Sie ist 93 Jahre alt geworden (15.5.1910-29.3.2003)
und war die letzte aus der älteren Reinowski-Generation, die eng
verknüpft ist mit der Geschichte der Sozialistischen Jugend und den
Falken in der Zeit vor 1933 und der Nachkriegszeit. In den 20er Jahren
war sie Helferin bei den Kinderfreunden, heiratete dann den Sekretär
der Braunschweiger Falken Kurt Reinowski. Erst nach dem Kriege konnten
sie ihre Arbeit fortsetzen und haben entscheidend mitgewirkt, die
SJD-Die Falken organisatorisch zu festigen. Bedeutsamer noch war ihr
Anteil an der kulturellen Gestaltung der Falkenarbeit. Edith Reinowski
schrieb Gedichte und Lieder für die Falken, auch das Frühlingsspiel
für die Wanderfalken „In dunkler Erde keimt die Saat“. Schreiben
war in der Familie nichts Außergewöhnliches. Kurt, ihr Mann, gab
1953 das Handbuch zur Festgestaltung „Feste und Feiern“ für die
Falkengruppen heraus, Ihr Schwager Max Reinowski schrieb das Märchenspiel
„Drei Wünsche. Ein anderer Schwager Hans Reinowski (1922/23 Vors.

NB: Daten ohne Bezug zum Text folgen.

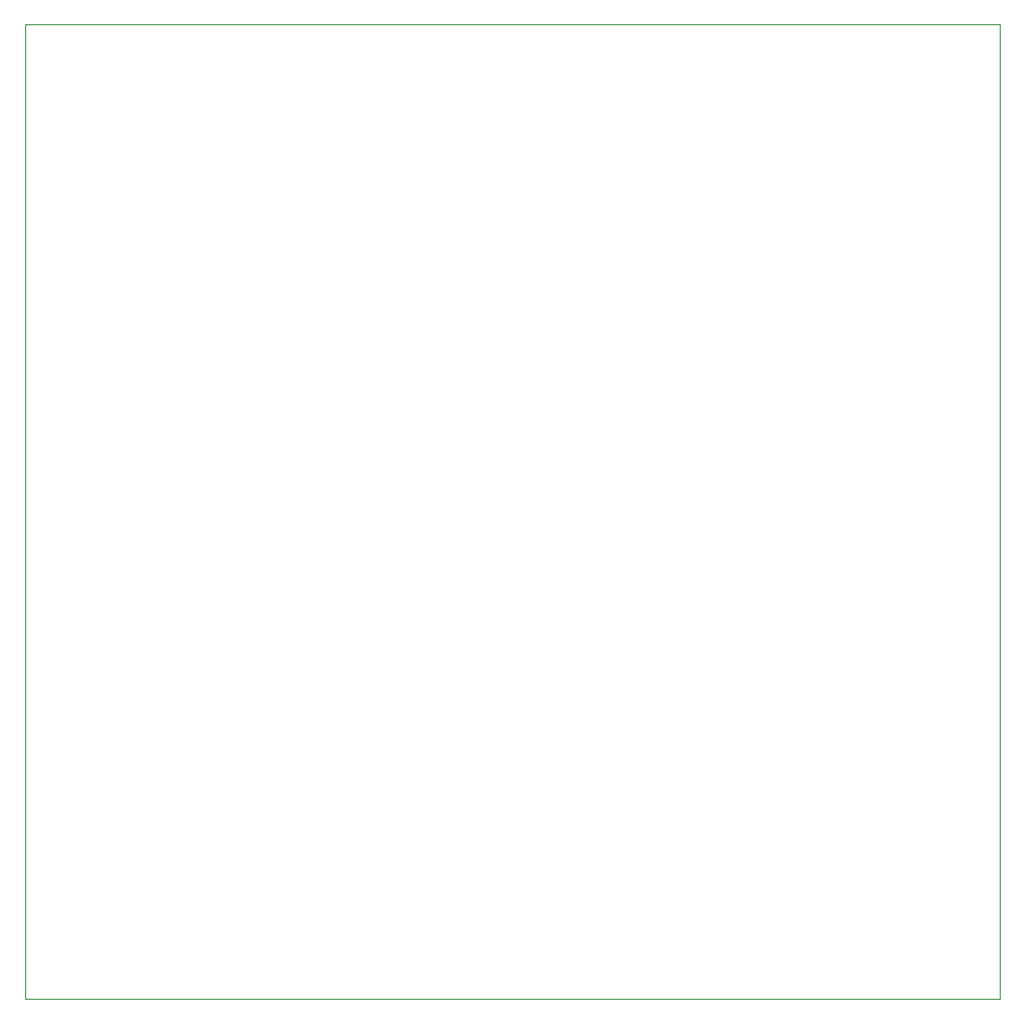
<source format=gbr>
%TF.GenerationSoftware,KiCad,Pcbnew,7.0.1*%
%TF.CreationDate,2024-01-20T22:07:00+00:00*%
%TF.ProjectId,PowerDelivery,506f7765-7244-4656-9c69-766572792e6b,rev?*%
%TF.SameCoordinates,Original*%
%TF.FileFunction,Profile,NP*%
%FSLAX46Y46*%
G04 Gerber Fmt 4.6, Leading zero omitted, Abs format (unit mm)*
G04 Created by KiCad (PCBNEW 7.0.1) date 2024-01-20 22:07:00*
%MOMM*%
%LPD*%
G01*
G04 APERTURE LIST*
%TA.AperFunction,Profile*%
%ADD10C,0.100000*%
%TD*%
G04 APERTURE END LIST*
D10*
X112000000Y-56000000D02*
X197000000Y-56000000D01*
X197000000Y-141000000D01*
X112000000Y-141000000D01*
X112000000Y-56000000D01*
M02*

</source>
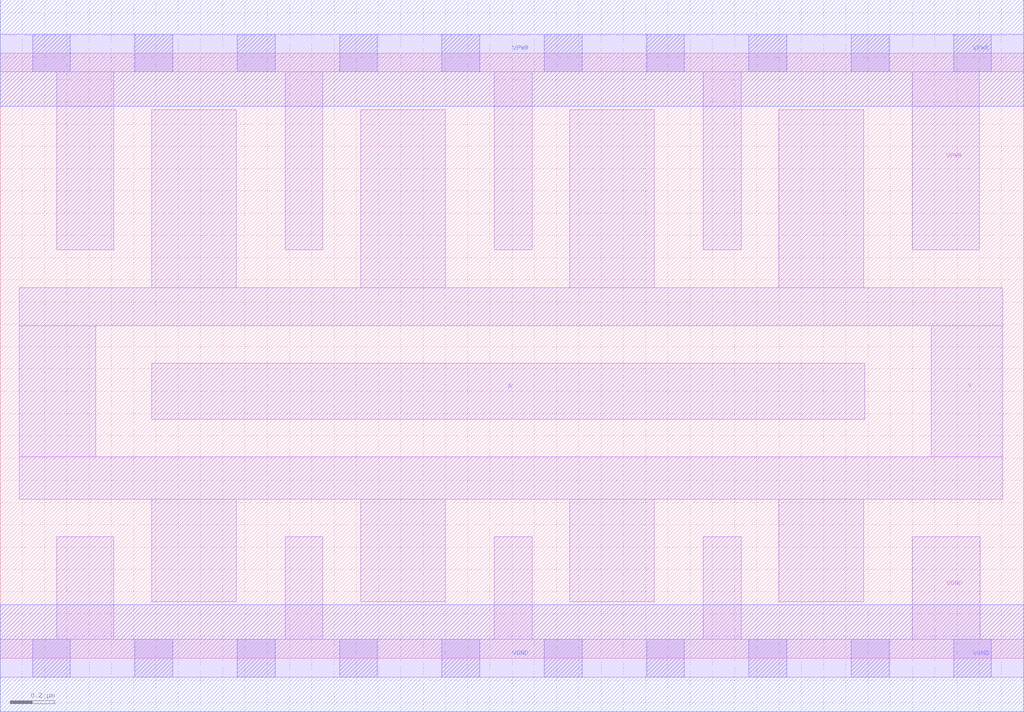
<source format=lef>
# Copyright 2020 The SkyWater PDK Authors
#
# Licensed under the Apache License, Version 2.0 (the "License");
# you may not use this file except in compliance with the License.
# You may obtain a copy of the License at
#
#     https://www.apache.org/licenses/LICENSE-2.0
#
# Unless required by applicable law or agreed to in writing, software
# distributed under the License is distributed on an "AS IS" BASIS,
# WITHOUT WARRANTIES OR CONDITIONS OF ANY KIND, either express or implied.
# See the License for the specific language governing permissions and
# limitations under the License.
#
# SPDX-License-Identifier: Apache-2.0

VERSION 5.7 ;
  NAMESCASESENSITIVE ON ;
  NOWIREEXTENSIONATPIN ON ;
  DIVIDERCHAR "/" ;
  BUSBITCHARS "[]" ;
UNITS
  DATABASE MICRONS 200 ;
END UNITS
PROPERTYDEFINITIONS
  MACRO maskLayoutSubType STRING ;
  MACRO prCellType STRING ;
  MACRO originalViewName STRING ;
END PROPERTYDEFINITIONS
MACRO sky130_fd_sc_hdll__inv_8
  CLASS CORE ;
  FOREIGN sky130_fd_sc_hdll__inv_8 ;
  ORIGIN  0.000000  0.000000 ;
  SIZE  4.600000 BY  2.720000 ;
  SYMMETRY X Y R90 ;
  SITE unithd ;
  PIN A
    ANTENNAGATEAREA  2.220000 ;
    DIRECTION INPUT ;
    USE SIGNAL ;
    PORT
      LAYER li1 ;
        RECT 0.680000 1.075000 3.885000 1.325000 ;
    END
  END A
  PIN VGND
    ANTENNADIFFAREA  0.962000 ;
    DIRECTION INOUT ;
    USE SIGNAL ;
    PORT
      LAYER li1 ;
        RECT 0.000000 -0.085000 4.600000 0.085000 ;
        RECT 0.255000  0.085000 0.510000 0.545000 ;
        RECT 1.280000  0.085000 1.450000 0.545000 ;
        RECT 2.220000  0.085000 2.390000 0.545000 ;
        RECT 3.160000  0.085000 3.330000 0.545000 ;
        RECT 4.100000  0.085000 4.405000 0.545000 ;
      LAYER mcon ;
        RECT 0.145000 -0.085000 0.315000 0.085000 ;
        RECT 0.605000 -0.085000 0.775000 0.085000 ;
        RECT 1.065000 -0.085000 1.235000 0.085000 ;
        RECT 1.525000 -0.085000 1.695000 0.085000 ;
        RECT 1.985000 -0.085000 2.155000 0.085000 ;
        RECT 2.445000 -0.085000 2.615000 0.085000 ;
        RECT 2.905000 -0.085000 3.075000 0.085000 ;
        RECT 3.365000 -0.085000 3.535000 0.085000 ;
        RECT 3.825000 -0.085000 3.995000 0.085000 ;
        RECT 4.285000 -0.085000 4.455000 0.085000 ;
      LAYER met1 ;
        RECT 0.000000 -0.240000 4.600000 0.240000 ;
    END
  END VGND
  PIN VPWR
    ANTENNADIFFAREA  1.410000 ;
    DIRECTION INOUT ;
    USE SIGNAL ;
    PORT
      LAYER li1 ;
        RECT 0.000000 2.635000 4.600000 2.805000 ;
        RECT 0.255000 1.835000 0.510000 2.635000 ;
        RECT 1.280000 1.835000 1.450000 2.635000 ;
        RECT 2.220000 1.835000 2.390000 2.635000 ;
        RECT 3.160000 1.835000 3.330000 2.635000 ;
        RECT 4.100000 1.835000 4.400000 2.635000 ;
      LAYER mcon ;
        RECT 0.145000 2.635000 0.315000 2.805000 ;
        RECT 0.605000 2.635000 0.775000 2.805000 ;
        RECT 1.065000 2.635000 1.235000 2.805000 ;
        RECT 1.525000 2.635000 1.695000 2.805000 ;
        RECT 1.985000 2.635000 2.155000 2.805000 ;
        RECT 2.445000 2.635000 2.615000 2.805000 ;
        RECT 2.905000 2.635000 3.075000 2.805000 ;
        RECT 3.365000 2.635000 3.535000 2.805000 ;
        RECT 3.825000 2.635000 3.995000 2.805000 ;
        RECT 4.285000 2.635000 4.455000 2.805000 ;
      LAYER met1 ;
        RECT 0.000000 2.480000 4.600000 2.960000 ;
    END
  END VPWR
  PIN Y
    ANTENNADIFFAREA  2.024500 ;
    DIRECTION OUTPUT ;
    USE SIGNAL ;
    PORT
      LAYER li1 ;
        RECT 0.085000 0.715000 4.505000 0.905000 ;
        RECT 0.085000 0.905000 0.430000 1.495000 ;
        RECT 0.085000 1.495000 4.505000 1.665000 ;
        RECT 0.680000 0.255000 1.060000 0.715000 ;
        RECT 0.680000 1.665000 1.060000 2.465000 ;
        RECT 1.620000 0.255000 2.000000 0.715000 ;
        RECT 1.620000 1.665000 2.000000 2.465000 ;
        RECT 2.560000 0.255000 2.940000 0.715000 ;
        RECT 2.560000 1.665000 2.940000 2.465000 ;
        RECT 3.500000 0.255000 3.880000 0.715000 ;
        RECT 3.500000 1.665000 3.880000 2.465000 ;
        RECT 4.185000 0.905000 4.505000 1.495000 ;
    END
  END Y
  PROPERTY maskLayoutSubType "abstract" ;
  PROPERTY prCellType "standard" ;
  PROPERTY originalViewName "layout" ;
END sky130_fd_sc_hdll__inv_8

</source>
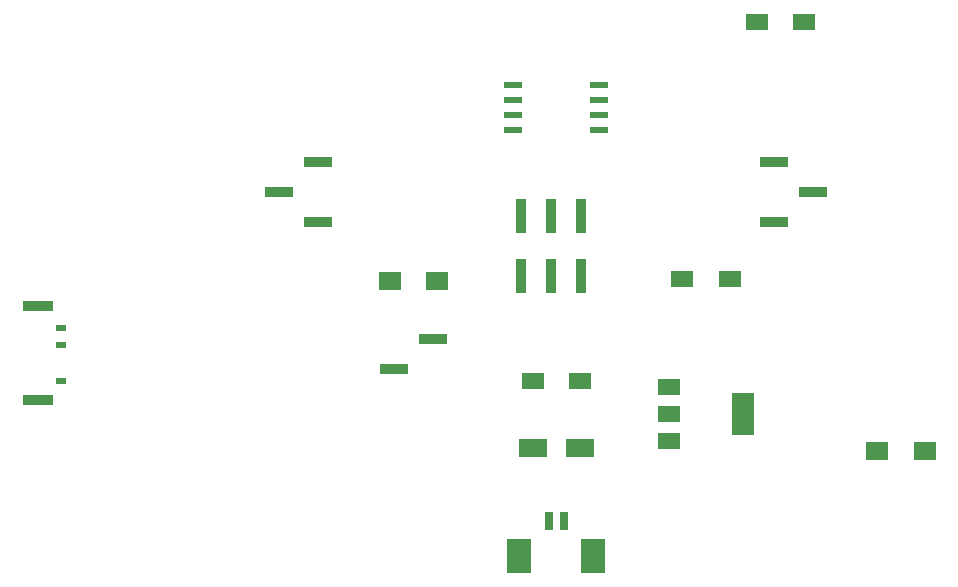
<source format=gbr>
G04 #@! TF.GenerationSoftware,KiCad,Pcbnew,6.0.0-rc1-unknown-7b10490~66~ubuntu16.04.1*
G04 #@! TF.CreationDate,2018-10-31T12:07:25-07:00*
G04 #@! TF.ProjectId,HG_002,48475f30-3032-42e6-9b69-6361645f7063,rev?*
G04 #@! TF.SameCoordinates,Original*
G04 #@! TF.FileFunction,Paste,Bot*
G04 #@! TF.FilePolarity,Positive*
%FSLAX46Y46*%
G04 Gerber Fmt 4.6, Leading zero omitted, Abs format (unit mm)*
G04 Created by KiCad (PCBNEW 6.0.0-rc1-unknown-7b10490~66~ubuntu16.04.1) date Wed 31 Oct 2018 12:07:25 PM MST*
%MOMM*%
%LPD*%
G01*
G04 APERTURE LIST*
%ADD10R,2.346960X1.648460*%
%ADD11R,1.847600X1.447600*%
%ADD12R,2.357600X0.847600*%
%ADD13R,0.847600X2.997600*%
%ADD14R,0.647600X1.547600*%
%ADD15R,2.047600X2.947600*%
%ADD16R,1.847600X1.547600*%
%ADD17R,1.547600X0.497600*%
%ADD18R,1.847600X3.647600*%
%ADD19R,1.847600X1.347600*%
%ADD20R,2.647600X0.847600*%
%ADD21R,0.847600X0.547600*%
G04 APERTURE END LIST*
D10*
G04 #@! TO.C,D2*
X151249380Y-105791000D03*
X147251420Y-105791000D03*
G04 #@! TD*
D11*
G04 #@! TO.C,C1*
X170249600Y-69672200D03*
X166249600Y-69672200D03*
G04 #@! TD*
G04 #@! TO.C,C2*
X151250400Y-100076000D03*
X147250400Y-100076000D03*
G04 #@! TD*
G04 #@! TO.C,C3*
X163925000Y-91440000D03*
X159925000Y-91440000D03*
G04 #@! TD*
D12*
G04 #@! TO.C,J1*
X167712200Y-86588600D03*
X167712200Y-81508600D03*
X171022200Y-84048600D03*
G04 #@! TD*
G04 #@! TO.C,J2*
X125802200Y-84048600D03*
X129112200Y-86588600D03*
X129112200Y-81508600D03*
G04 #@! TD*
D13*
G04 #@! TO.C,J3*
X146253200Y-86121000D03*
X146253200Y-91171000D03*
X148793200Y-86121000D03*
X148793200Y-91171000D03*
X151333200Y-86121000D03*
X151333200Y-91171000D03*
G04 #@! TD*
D12*
G04 #@! TO.C,J4*
X138789600Y-96520000D03*
X135479600Y-99060000D03*
G04 #@! TD*
D14*
G04 #@! TO.C,J5*
X149875400Y-111961000D03*
X148625400Y-111961000D03*
D15*
X152375400Y-114861000D03*
X146125400Y-114861000D03*
G04 #@! TD*
D16*
G04 #@! TO.C,R1*
X176435000Y-106045000D03*
X180435000Y-106045000D03*
G04 #@! TD*
G04 #@! TO.C,R2*
X135160000Y-91617800D03*
X139160000Y-91617800D03*
G04 #@! TD*
D17*
G04 #@! TO.C,U1*
X145600400Y-75057000D03*
X145600400Y-76327000D03*
X145600400Y-77597000D03*
X145600400Y-78867000D03*
X152900400Y-78867000D03*
X152900400Y-77597000D03*
X152900400Y-76327000D03*
X152900400Y-75057000D03*
G04 #@! TD*
D18*
G04 #@! TO.C,U2*
X165075000Y-102870000D03*
D19*
X158775000Y-102870000D03*
X158775000Y-100570000D03*
X158775000Y-105170000D03*
G04 #@! TD*
D20*
G04 #@! TO.C,S2*
X105414600Y-101649200D03*
D21*
X107314600Y-100049200D03*
X107314600Y-95549200D03*
X107314600Y-97049200D03*
D20*
X105414600Y-93699200D03*
G04 #@! TD*
M02*

</source>
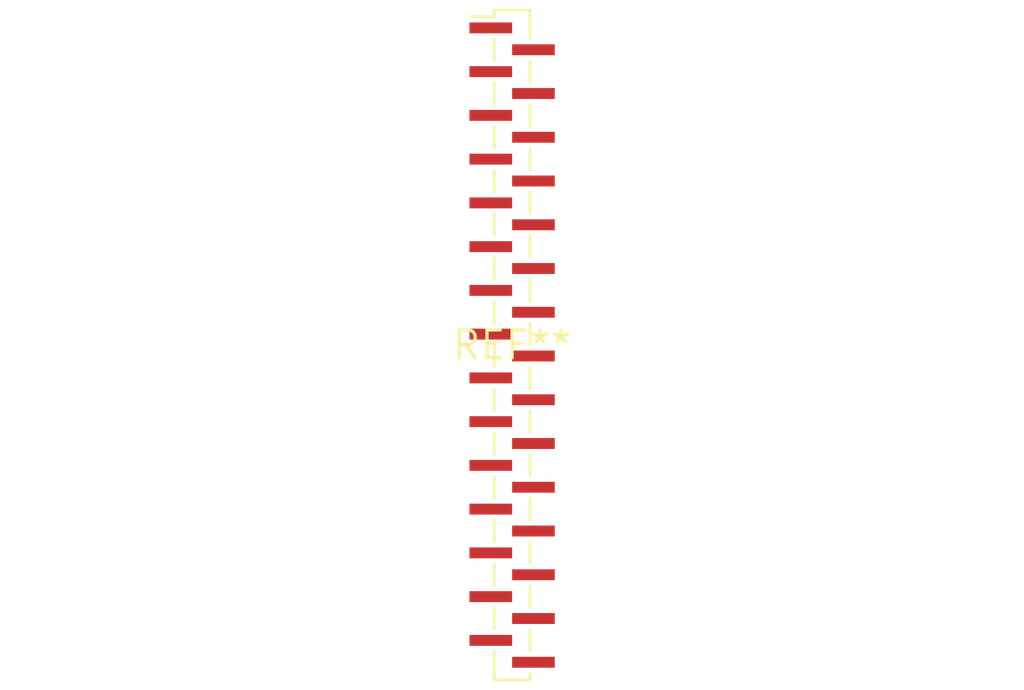
<source format=kicad_pcb>
(kicad_pcb (version 20240108) (generator pcbnew)

  (general
    (thickness 1.6)
  )

  (paper "A4")
  (layers
    (0 "F.Cu" signal)
    (31 "B.Cu" signal)
    (32 "B.Adhes" user "B.Adhesive")
    (33 "F.Adhes" user "F.Adhesive")
    (34 "B.Paste" user)
    (35 "F.Paste" user)
    (36 "B.SilkS" user "B.Silkscreen")
    (37 "F.SilkS" user "F.Silkscreen")
    (38 "B.Mask" user)
    (39 "F.Mask" user)
    (40 "Dwgs.User" user "User.Drawings")
    (41 "Cmts.User" user "User.Comments")
    (42 "Eco1.User" user "User.Eco1")
    (43 "Eco2.User" user "User.Eco2")
    (44 "Edge.Cuts" user)
    (45 "Margin" user)
    (46 "B.CrtYd" user "B.Courtyard")
    (47 "F.CrtYd" user "F.Courtyard")
    (48 "B.Fab" user)
    (49 "F.Fab" user)
    (50 "User.1" user)
    (51 "User.2" user)
    (52 "User.3" user)
    (53 "User.4" user)
    (54 "User.5" user)
    (55 "User.6" user)
    (56 "User.7" user)
    (57 "User.8" user)
    (58 "User.9" user)
  )

  (setup
    (pad_to_mask_clearance 0)
    (pcbplotparams
      (layerselection 0x00010fc_ffffffff)
      (plot_on_all_layers_selection 0x0000000_00000000)
      (disableapertmacros false)
      (usegerberextensions false)
      (usegerberattributes false)
      (usegerberadvancedattributes false)
      (creategerberjobfile false)
      (dashed_line_dash_ratio 12.000000)
      (dashed_line_gap_ratio 3.000000)
      (svgprecision 4)
      (plotframeref false)
      (viasonmask false)
      (mode 1)
      (useauxorigin false)
      (hpglpennumber 1)
      (hpglpenspeed 20)
      (hpglpendiameter 15.000000)
      (dxfpolygonmode false)
      (dxfimperialunits false)
      (dxfusepcbnewfont false)
      (psnegative false)
      (psa4output false)
      (plotreference false)
      (plotvalue false)
      (plotinvisibletext false)
      (sketchpadsonfab false)
      (subtractmaskfromsilk false)
      (outputformat 1)
      (mirror false)
      (drillshape 1)
      (scaleselection 1)
      (outputdirectory "")
    )
  )

  (net 0 "")

  (footprint "PinSocket_1x30_P1.00mm_Vertical_SMD_Pin1Left" (layer "F.Cu") (at 0 0))

)

</source>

der SAJ in Braunschweig) wurde nach seinem skandinavischen Exil
Chefredakteur des „Darmstädter Echos“, Heinz Reinowski, ebenfalls
ein Helfer der Kinderfreunde konnte nach seiner Haft im KZ Dachau in
die USA fliehen und Werner Reinowski wurde Schriftsteller (Werner
Reinow), schloss sich 1932 der KPD an und lebte seit 1952 als freier
Autor in der DDR.

Edith Reinowski hielt lange Kontakt mit dem Archiv
der Arbeiterjugendbewegung. Zuletzt war sie im September 1993 bei
einer Tagung dabei. Überflüssig zu sagen, dass Edith Reinowski nicht
vergessen werden wird. Schließlich gibt es das Archiv.